The green chlorophyll – the green layer that helps plants produce the food they need – is basically breaking down and revealing the different layers of colour that are underneath.
The yellows, oranges and browns are always there, but they’re marred by the green chlorophyll. As that deteriorates, it reveals all the beautiful colours.
Why did we experience a 'false autumn' in 2022? Was it down to the extreme heat this summer?
Essentially, yes. The reason that trees lose their leaves in the autumn and winter is because they’re trying to save water. During a period where there isn't much sunshine and they can’t really photosynthesise and produce sugars easily, it’s better for them to lose their leaves and regrow new ones in the spring.

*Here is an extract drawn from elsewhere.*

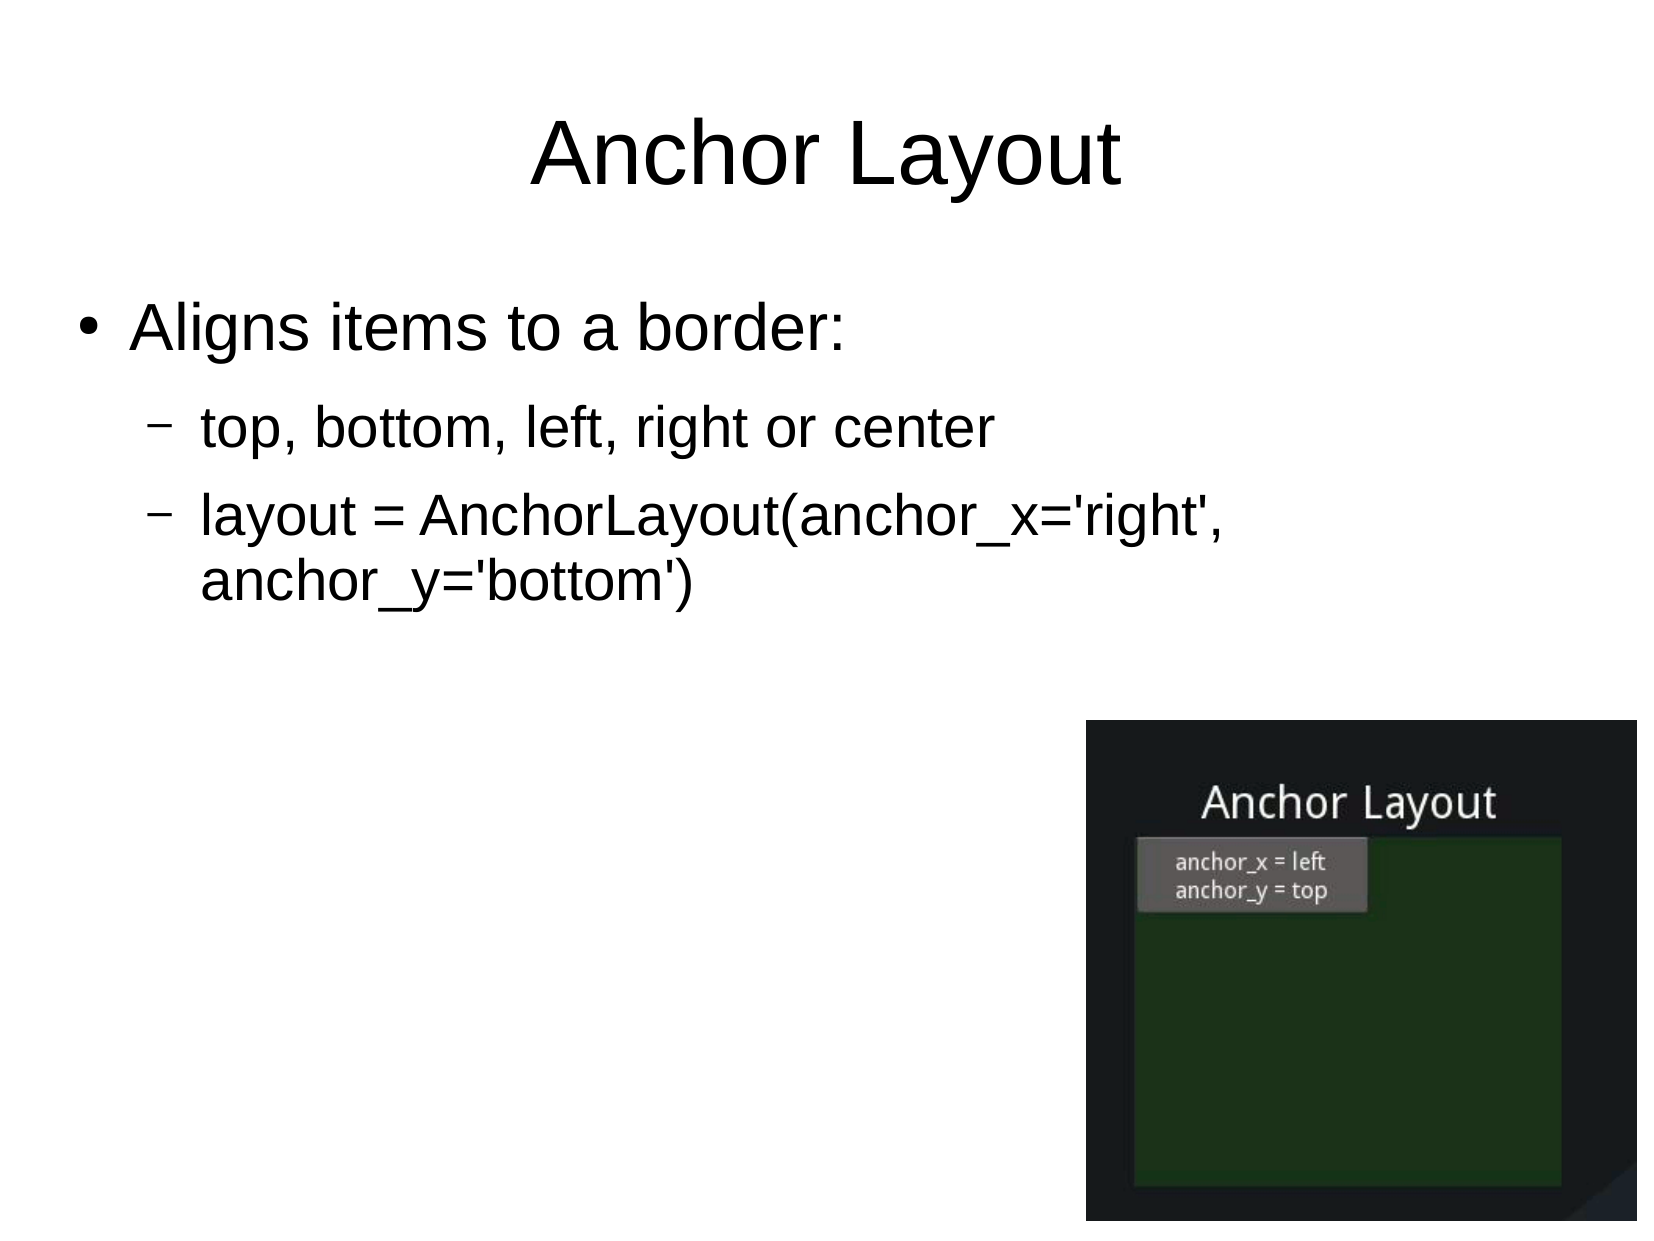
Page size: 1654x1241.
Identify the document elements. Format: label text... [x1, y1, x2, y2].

picture [1086, 720, 1637, 1221]
title Anchor Layout [82, 49, 1571, 257]
list Aligns items to a border: top, bottom, left, right or center layout = AnchorLayout(anchor_x='right', anchor_y='bottom') [59, 290, 1619, 1010]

What happened earlier in the year was the same sort of thing. The trees were detecting that there was no water around and saved themselves by losing their leaves, to make sure they didn’t dehydrate and defecate.
Then when we did get rain in early September, a lot of those trees produced new leaves — so there’s been a greening-up process over the last six to eight weeks. But from now, in response to shortening days and cooler temperatures, all of the trees will start to lose their leaves again.
What are your top tips for experiencing autumn in the Forest of Dean?
The key thing with the Forest of Dean is that you’ve got lots of ways of moving around. You can get here by bus, by train to Lydney – you can also get the steam train from Dean Forest Railway, for example.
You’ve got the Family Cycle Trail, you’ve also got the water… You can hire local canoes that take you along the River Wye and past Symonds Yat Rock, so there are ways of being able to see the Wye Valley in the changing colours from the water.
If you go to somewhere like Mallards Pike, you’ve got Go Ape, so you can potentially experience autumn up in the trees.
There are fantastic bed and breakfasts all around the Forest and the Wye Valley, where people can really escape from every day life and experience autumn on their doorstep.
Another key tip would be to visit viewpoints as well, so rather than just walking through the trees, you can be looking above them. You’ve got a fabulous view looking down on the River Wye at Symonds Yat Rock, then in the middle of the Forest of Dean, you’ve also got New Fancy Viewpoint, looking towards Cinderford.
Is the Forest of Dean an accessible destination?
In terms of accessibility, one of the great things is that many of the tracks in the Forest of Dean are managed by Forestry England. They’re wide and well surfaced, so people who have accessibility requirements don't have to navigate very small, narrow, rooted pathways.
People who are in wheelchairs and using mobility scooters will be able to get around reasonably well at Forestry England sites, like Cannop Ponds, Beechenhurst and Mallards Pike. You can also hire all-terrain vehicles from The Speech House Hotel and Forest Holidays in Christchurch.
Another thing is cost. Places like the Cyril Hart Arboretum, which is right by The Speech House Hotel, Speculation and Nagshead Nature Reserve have car parks that don’t charge.
Where are your top spots to see autumn colour in the Forest of Dean?
Some of the greatest places are in the centre of the Forest, like Speculation, Beechenhurst and Cannop Ponds. The lovely thing about Cannop Ponds is the beautiful reflections of all the different sorts of trees on the water.
Beechenhurst is especially good for families. You've got the play area and the café and the option to go walking along the Superworm trail. You’ve also got the Sculpture Trail, as well, which takes you through some very colourful parts of the forest.
If you head over to the Wye Valley, you’ve got the Devil’s Pulpit along the Offa’s Dyke Path, which takes you along the ridge looking down over Tintern.
When is the best time to go leaf peeping in the Forest of Dean?
Certainly over the next two to four weeks, we should
still have the autumn colour here. Unless we get some really dreadful rain or
wind, which could cause the trees to lose their leaves completely.
We usually recommend that people plan to come and see us anytime from mid-October until mid-November.